= Task objective =
Reproduce the entries below line for line with no changes, omitting the pictures.
═══ Provided material ═══
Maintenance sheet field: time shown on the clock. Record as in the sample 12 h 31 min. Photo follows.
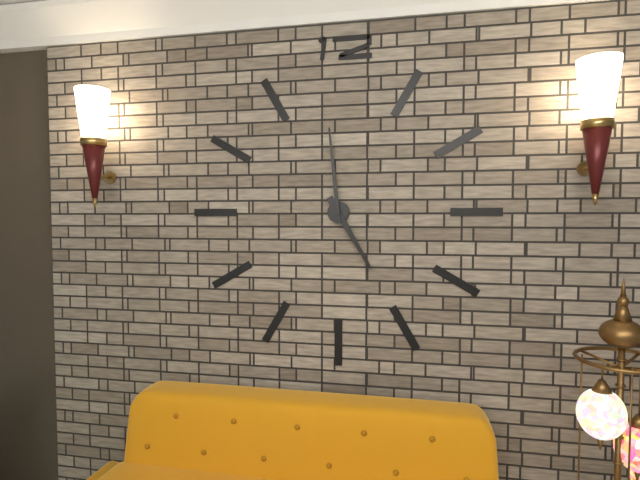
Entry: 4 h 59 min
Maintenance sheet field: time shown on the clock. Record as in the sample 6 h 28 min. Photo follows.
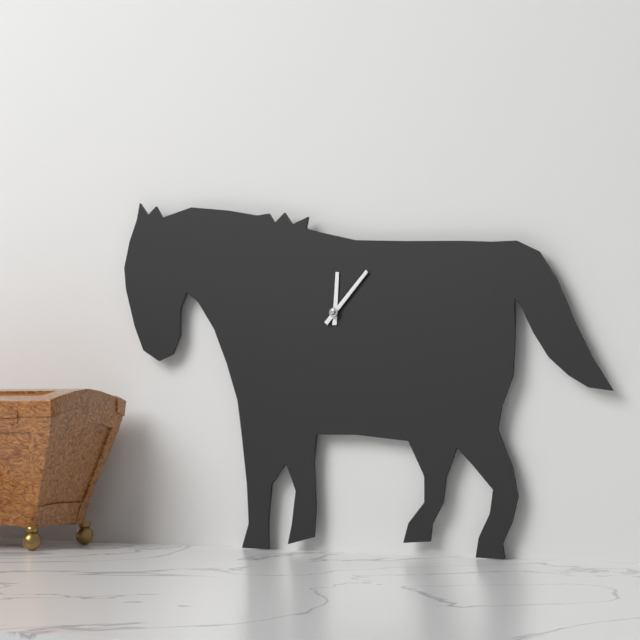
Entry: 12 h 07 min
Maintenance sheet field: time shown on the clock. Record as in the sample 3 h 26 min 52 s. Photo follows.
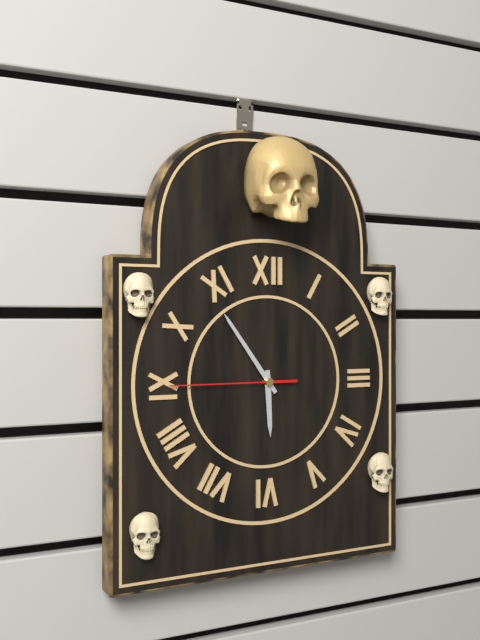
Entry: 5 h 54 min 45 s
═══
= Response =
Maintenance sheet field: time shown on the clock. Record as in the sample 12 h 31 min. Photo follows.
Entry: 4 h 59 min
Maintenance sheet field: time shown on the clock. Record as in the sample 6 h 28 min. Photo follows.
Entry: 12 h 07 min
Maintenance sheet field: time shown on the clock. Record as in the sample 3 h 26 min 52 s. Photo follows.
Entry: 5 h 54 min 45 s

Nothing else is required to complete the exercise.